Task to complete:
Pick out each line below that contains the string "newSketch" and copy those lines.
-- Start of Extracted entries --
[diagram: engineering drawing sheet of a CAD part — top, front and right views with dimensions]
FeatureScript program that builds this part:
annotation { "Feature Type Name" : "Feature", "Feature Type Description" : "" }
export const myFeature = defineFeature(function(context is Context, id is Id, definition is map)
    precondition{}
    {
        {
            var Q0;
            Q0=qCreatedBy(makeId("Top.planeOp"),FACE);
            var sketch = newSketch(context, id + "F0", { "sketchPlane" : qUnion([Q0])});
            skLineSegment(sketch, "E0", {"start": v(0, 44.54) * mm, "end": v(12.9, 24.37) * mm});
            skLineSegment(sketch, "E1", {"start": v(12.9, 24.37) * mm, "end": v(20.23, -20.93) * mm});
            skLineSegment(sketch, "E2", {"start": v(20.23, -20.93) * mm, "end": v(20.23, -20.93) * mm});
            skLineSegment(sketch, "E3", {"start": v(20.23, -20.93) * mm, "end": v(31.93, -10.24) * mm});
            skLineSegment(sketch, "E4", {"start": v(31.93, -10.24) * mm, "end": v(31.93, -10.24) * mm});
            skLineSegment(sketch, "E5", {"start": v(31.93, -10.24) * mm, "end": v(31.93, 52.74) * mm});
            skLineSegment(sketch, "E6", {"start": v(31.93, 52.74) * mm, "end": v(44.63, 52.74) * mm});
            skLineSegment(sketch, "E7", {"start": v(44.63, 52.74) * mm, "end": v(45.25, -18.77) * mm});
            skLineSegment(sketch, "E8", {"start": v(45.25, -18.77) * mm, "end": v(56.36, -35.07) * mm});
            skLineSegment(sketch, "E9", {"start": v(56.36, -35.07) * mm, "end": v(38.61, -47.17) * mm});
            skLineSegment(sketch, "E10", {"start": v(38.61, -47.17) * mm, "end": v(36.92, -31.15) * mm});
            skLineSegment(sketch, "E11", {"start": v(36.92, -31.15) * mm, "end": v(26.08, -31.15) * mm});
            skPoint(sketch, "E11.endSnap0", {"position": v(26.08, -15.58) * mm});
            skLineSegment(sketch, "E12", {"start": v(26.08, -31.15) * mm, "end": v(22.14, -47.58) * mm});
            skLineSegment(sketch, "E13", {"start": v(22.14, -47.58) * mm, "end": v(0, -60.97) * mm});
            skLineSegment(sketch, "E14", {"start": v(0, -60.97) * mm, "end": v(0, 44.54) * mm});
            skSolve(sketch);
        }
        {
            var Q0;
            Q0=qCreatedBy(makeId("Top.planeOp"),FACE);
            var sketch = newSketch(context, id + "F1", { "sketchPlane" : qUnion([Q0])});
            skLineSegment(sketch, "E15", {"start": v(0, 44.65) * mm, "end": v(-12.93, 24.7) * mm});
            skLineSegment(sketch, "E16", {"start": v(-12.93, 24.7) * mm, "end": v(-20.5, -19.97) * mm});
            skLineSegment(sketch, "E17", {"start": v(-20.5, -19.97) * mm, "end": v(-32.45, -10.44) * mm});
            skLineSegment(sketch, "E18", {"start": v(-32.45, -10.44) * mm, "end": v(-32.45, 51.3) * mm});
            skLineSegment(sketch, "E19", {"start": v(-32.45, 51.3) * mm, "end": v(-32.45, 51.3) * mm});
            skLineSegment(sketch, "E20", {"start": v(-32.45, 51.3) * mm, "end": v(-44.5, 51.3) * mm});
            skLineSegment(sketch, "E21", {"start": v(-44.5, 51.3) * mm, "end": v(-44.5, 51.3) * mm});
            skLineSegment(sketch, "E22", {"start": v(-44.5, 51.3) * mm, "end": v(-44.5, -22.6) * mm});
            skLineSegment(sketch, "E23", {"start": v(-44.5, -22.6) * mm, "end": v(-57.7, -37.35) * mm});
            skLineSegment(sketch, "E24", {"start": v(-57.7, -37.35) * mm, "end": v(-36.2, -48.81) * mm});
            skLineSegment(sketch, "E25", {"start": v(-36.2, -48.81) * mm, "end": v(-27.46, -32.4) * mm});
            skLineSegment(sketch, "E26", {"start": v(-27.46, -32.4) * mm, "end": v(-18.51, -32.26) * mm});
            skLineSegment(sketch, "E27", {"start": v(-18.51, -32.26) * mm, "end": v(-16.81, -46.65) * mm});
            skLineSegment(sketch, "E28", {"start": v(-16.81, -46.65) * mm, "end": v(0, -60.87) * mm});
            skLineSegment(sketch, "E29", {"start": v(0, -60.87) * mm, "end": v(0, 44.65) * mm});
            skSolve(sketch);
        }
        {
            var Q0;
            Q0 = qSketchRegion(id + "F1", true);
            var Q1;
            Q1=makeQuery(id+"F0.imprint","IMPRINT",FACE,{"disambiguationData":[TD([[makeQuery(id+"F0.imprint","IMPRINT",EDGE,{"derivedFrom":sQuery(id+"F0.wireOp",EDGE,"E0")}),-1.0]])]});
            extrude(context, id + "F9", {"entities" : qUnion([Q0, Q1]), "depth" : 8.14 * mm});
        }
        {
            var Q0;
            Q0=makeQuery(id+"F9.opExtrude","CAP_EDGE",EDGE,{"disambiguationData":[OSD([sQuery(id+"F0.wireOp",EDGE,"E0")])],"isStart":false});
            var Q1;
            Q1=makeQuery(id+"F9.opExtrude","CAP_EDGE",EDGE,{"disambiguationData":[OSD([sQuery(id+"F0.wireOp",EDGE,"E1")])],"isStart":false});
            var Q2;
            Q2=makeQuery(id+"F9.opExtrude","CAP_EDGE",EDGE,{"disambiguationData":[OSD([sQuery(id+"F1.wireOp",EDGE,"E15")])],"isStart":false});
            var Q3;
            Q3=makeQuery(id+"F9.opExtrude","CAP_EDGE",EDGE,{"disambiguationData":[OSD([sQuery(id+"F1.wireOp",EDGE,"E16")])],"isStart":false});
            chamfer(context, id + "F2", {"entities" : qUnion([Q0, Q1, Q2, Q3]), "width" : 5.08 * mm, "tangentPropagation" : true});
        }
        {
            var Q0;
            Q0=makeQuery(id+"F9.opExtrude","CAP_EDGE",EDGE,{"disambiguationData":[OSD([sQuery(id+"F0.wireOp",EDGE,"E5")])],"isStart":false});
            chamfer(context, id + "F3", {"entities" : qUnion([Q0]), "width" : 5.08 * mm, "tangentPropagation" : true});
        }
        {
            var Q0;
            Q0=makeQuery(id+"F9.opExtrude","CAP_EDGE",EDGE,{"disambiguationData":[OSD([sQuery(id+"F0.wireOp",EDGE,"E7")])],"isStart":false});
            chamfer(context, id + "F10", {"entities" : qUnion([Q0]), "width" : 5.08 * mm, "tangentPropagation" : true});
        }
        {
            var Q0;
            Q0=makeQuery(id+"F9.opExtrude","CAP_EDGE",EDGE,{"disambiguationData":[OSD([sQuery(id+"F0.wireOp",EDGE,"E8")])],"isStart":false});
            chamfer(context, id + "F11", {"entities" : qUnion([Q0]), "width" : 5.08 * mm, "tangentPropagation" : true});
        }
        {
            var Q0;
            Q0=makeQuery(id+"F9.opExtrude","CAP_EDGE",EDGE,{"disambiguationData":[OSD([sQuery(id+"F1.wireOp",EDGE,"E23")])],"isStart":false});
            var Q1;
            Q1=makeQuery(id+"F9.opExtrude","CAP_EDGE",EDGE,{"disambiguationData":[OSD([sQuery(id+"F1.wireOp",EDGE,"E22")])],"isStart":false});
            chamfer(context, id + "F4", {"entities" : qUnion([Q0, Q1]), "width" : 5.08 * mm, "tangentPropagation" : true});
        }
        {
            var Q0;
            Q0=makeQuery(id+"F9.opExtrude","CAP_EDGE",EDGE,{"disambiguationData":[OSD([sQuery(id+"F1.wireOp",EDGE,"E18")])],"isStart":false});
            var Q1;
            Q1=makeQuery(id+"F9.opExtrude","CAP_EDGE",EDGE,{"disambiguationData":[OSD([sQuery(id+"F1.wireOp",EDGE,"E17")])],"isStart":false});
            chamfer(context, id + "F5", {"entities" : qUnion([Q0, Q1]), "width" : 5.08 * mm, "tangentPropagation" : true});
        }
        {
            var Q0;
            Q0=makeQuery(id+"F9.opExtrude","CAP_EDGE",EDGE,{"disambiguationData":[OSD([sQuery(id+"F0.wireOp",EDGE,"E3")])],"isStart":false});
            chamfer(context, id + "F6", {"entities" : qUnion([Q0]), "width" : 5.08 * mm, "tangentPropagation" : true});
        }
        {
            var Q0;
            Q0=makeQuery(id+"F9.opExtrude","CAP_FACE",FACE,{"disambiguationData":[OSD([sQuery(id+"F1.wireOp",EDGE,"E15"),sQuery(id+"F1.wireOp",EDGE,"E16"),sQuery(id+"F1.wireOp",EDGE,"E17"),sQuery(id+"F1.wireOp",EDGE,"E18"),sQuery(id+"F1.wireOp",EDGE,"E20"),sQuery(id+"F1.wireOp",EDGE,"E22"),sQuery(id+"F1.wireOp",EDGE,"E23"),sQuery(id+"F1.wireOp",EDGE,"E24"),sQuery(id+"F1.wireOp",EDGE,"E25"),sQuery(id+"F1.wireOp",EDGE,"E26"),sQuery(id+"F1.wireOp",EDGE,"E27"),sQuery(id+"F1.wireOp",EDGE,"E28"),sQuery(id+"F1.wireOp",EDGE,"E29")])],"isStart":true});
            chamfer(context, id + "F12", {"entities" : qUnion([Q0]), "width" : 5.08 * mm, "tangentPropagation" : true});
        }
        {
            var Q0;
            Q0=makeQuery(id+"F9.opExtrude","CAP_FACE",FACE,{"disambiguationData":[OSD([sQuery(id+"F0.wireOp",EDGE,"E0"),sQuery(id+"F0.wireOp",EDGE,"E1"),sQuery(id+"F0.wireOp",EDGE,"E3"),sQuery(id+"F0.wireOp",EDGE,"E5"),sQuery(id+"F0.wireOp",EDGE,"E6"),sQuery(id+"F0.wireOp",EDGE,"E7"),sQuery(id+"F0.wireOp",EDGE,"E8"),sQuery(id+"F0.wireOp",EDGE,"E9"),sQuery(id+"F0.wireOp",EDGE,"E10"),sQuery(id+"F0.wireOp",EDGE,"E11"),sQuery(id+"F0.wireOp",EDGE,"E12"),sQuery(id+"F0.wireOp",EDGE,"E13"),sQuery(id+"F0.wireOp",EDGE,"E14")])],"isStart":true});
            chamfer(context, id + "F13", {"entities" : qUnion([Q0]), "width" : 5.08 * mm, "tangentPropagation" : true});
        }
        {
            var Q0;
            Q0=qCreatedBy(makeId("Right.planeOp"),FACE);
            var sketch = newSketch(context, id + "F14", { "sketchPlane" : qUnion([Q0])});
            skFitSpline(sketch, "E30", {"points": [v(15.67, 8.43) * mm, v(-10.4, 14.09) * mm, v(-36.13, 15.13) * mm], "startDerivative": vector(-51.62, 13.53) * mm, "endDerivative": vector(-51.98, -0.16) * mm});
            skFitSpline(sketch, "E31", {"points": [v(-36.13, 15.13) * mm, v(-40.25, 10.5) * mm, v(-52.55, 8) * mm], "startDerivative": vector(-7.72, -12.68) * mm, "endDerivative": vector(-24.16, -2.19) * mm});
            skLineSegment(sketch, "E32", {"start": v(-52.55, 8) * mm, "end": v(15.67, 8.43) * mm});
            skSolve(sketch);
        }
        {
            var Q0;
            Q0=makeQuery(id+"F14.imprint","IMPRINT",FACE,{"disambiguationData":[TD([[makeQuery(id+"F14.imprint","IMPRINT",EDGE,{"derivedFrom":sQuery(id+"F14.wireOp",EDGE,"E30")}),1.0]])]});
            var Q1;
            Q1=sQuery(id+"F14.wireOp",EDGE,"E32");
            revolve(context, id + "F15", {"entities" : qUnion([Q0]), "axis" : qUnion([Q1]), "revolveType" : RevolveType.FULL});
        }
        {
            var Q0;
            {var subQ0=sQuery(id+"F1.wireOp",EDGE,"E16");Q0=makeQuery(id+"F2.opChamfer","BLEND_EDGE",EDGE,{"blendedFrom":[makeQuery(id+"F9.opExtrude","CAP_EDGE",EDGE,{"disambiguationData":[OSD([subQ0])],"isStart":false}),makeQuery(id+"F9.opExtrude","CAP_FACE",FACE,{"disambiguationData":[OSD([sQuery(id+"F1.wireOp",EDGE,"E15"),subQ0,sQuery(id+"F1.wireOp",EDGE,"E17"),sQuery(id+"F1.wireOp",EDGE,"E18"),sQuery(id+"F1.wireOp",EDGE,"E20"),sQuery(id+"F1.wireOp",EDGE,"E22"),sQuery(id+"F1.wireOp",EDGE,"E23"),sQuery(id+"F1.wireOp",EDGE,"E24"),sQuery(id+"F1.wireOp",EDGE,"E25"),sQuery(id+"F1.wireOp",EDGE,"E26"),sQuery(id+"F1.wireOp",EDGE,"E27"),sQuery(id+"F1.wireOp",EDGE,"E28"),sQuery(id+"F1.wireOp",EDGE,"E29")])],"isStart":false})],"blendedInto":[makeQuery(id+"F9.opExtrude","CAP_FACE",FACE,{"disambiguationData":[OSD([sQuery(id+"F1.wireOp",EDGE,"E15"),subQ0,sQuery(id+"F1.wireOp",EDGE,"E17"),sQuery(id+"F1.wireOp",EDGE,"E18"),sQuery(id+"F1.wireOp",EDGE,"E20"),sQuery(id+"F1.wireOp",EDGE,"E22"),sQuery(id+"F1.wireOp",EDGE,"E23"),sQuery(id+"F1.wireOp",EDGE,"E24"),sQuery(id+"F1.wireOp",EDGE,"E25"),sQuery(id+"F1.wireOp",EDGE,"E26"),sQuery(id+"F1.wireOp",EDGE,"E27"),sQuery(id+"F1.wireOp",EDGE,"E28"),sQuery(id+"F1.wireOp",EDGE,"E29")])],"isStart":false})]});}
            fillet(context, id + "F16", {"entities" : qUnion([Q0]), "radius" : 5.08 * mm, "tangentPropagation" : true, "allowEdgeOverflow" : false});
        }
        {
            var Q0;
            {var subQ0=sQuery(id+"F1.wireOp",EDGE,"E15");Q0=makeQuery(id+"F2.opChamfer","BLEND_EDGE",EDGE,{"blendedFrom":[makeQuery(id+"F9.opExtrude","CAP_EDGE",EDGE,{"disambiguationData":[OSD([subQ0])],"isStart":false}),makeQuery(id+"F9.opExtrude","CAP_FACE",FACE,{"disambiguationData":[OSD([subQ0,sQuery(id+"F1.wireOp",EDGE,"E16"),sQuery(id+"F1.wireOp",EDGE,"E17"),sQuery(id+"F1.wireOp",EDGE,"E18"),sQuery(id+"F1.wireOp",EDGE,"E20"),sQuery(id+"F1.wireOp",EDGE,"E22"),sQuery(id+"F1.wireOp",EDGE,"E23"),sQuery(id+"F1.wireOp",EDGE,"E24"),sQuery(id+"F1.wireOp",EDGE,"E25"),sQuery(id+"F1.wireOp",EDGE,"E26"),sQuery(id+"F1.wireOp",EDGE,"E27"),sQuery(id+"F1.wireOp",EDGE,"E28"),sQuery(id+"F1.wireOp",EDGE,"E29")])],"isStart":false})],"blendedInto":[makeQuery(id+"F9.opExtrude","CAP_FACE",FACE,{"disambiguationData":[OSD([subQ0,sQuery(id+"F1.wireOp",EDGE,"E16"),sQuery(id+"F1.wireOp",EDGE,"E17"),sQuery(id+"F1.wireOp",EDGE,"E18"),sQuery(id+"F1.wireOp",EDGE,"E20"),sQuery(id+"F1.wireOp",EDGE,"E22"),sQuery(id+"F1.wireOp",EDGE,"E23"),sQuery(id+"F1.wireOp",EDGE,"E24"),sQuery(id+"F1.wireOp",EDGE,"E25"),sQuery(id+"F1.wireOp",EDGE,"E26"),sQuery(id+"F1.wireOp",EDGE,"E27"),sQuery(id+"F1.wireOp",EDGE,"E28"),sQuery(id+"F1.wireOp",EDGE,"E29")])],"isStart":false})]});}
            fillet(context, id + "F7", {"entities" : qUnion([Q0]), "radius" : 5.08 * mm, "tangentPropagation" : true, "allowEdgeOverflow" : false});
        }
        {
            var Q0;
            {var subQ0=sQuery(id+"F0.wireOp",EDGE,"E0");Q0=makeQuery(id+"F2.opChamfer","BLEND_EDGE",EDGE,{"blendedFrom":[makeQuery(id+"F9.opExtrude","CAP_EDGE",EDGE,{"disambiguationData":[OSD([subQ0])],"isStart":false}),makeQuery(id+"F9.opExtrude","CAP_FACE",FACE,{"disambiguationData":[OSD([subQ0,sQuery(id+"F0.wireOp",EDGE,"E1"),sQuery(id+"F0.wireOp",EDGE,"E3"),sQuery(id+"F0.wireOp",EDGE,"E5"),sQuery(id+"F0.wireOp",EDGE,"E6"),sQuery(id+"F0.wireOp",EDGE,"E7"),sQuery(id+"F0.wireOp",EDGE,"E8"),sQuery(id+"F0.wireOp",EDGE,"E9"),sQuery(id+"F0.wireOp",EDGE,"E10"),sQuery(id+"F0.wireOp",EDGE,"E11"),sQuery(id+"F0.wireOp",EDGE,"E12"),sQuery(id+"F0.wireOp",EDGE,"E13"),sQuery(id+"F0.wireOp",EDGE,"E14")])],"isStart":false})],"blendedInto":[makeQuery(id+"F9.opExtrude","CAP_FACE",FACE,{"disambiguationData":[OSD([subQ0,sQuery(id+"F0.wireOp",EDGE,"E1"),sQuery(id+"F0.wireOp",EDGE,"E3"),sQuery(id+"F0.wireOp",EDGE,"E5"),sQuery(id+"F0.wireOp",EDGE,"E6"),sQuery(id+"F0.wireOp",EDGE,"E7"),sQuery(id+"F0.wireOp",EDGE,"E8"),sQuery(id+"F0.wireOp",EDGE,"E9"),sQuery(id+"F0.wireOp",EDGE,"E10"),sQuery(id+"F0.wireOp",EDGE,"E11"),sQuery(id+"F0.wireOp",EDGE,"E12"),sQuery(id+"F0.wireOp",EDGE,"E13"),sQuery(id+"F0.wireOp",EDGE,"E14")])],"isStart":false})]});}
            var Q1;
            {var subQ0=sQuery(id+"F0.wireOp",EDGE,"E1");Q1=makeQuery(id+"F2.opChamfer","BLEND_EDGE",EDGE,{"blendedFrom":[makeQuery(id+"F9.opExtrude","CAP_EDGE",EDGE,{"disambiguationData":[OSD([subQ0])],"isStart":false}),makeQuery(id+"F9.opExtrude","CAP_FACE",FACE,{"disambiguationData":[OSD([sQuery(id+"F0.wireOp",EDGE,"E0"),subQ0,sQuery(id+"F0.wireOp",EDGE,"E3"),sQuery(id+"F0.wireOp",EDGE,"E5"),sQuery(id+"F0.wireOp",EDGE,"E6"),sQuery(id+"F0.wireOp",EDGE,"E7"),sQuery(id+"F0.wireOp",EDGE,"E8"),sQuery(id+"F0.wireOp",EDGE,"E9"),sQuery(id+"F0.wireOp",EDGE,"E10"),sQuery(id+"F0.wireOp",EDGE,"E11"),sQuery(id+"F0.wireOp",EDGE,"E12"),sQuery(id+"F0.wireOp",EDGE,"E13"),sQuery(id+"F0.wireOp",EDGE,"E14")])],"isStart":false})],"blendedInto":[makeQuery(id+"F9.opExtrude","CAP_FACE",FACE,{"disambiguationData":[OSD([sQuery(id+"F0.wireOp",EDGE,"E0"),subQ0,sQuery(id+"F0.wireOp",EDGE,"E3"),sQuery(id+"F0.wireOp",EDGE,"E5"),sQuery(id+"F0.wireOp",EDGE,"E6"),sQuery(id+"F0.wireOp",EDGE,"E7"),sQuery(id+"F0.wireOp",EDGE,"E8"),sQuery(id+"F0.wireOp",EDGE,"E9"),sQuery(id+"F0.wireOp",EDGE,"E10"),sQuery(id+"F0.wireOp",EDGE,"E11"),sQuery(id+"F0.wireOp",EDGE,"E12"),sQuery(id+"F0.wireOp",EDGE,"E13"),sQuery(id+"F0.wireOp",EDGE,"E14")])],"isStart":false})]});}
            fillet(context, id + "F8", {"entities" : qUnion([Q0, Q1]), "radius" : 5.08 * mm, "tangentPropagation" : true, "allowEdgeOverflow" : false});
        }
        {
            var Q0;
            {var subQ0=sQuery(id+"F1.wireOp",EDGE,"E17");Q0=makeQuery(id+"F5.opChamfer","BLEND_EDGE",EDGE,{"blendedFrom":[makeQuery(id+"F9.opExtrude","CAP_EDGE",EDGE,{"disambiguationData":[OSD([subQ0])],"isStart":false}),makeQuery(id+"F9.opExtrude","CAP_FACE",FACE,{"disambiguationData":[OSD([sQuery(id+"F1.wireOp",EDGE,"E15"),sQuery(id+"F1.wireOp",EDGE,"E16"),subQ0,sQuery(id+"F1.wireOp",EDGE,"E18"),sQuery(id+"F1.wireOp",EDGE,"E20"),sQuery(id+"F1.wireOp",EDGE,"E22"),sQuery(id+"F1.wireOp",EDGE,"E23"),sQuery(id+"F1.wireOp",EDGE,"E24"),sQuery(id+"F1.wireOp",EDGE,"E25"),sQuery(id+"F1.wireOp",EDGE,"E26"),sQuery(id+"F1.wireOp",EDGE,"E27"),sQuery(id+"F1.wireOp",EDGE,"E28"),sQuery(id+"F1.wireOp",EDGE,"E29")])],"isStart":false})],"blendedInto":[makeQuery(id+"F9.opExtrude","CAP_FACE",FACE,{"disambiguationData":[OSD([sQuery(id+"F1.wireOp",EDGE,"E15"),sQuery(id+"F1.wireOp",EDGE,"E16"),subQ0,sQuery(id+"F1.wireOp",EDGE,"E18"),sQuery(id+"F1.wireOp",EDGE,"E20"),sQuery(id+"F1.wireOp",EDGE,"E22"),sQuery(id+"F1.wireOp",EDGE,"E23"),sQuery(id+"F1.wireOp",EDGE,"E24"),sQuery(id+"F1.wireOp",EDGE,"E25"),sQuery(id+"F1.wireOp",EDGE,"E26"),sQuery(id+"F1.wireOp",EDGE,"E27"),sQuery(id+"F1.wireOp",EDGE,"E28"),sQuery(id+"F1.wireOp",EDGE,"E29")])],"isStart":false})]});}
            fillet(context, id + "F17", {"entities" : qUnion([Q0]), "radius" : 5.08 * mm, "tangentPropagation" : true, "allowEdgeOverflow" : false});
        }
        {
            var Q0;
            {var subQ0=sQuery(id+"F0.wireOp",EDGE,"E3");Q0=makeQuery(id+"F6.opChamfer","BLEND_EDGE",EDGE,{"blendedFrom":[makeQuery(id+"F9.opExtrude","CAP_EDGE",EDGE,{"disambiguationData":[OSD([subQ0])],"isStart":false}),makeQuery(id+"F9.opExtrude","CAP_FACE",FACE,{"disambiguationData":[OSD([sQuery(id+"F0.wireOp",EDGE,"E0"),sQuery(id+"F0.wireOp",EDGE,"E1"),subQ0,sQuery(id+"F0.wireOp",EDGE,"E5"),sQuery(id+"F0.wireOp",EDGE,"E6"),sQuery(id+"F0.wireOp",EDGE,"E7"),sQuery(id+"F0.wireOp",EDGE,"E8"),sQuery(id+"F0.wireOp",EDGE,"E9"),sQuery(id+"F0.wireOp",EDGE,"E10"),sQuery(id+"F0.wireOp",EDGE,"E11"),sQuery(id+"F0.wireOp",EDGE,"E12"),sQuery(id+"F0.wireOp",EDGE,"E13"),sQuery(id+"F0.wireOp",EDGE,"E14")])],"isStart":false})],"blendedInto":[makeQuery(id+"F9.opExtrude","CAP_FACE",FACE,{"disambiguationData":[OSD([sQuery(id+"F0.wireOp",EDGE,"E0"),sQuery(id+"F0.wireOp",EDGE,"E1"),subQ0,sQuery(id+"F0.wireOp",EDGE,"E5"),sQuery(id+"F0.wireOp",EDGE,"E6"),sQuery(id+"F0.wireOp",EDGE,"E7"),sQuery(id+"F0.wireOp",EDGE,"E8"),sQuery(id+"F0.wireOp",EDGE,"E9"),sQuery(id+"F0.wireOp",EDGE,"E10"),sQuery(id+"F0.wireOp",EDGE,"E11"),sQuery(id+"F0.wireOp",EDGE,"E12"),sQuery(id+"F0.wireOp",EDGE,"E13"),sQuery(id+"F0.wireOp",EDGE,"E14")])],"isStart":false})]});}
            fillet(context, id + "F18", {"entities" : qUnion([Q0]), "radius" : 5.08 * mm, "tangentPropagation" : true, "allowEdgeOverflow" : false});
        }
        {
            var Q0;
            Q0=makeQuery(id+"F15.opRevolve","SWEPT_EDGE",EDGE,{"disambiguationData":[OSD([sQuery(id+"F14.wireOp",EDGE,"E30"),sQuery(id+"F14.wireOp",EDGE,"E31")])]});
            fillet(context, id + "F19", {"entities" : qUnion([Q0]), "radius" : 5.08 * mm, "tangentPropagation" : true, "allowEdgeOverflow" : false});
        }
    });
-- End of Extracted entries --
Reply to the task:
            var sketch = newSketch(context, id + "F0", { "sketchPlane" : qUnion([Q0])});
            var sketch = newSketch(context, id + "F1", { "sketchPlane" : qUnion([Q0])});
            var sketch = newSketch(context, id + "F14", { "sketchPlane" : qUnion([Q0])});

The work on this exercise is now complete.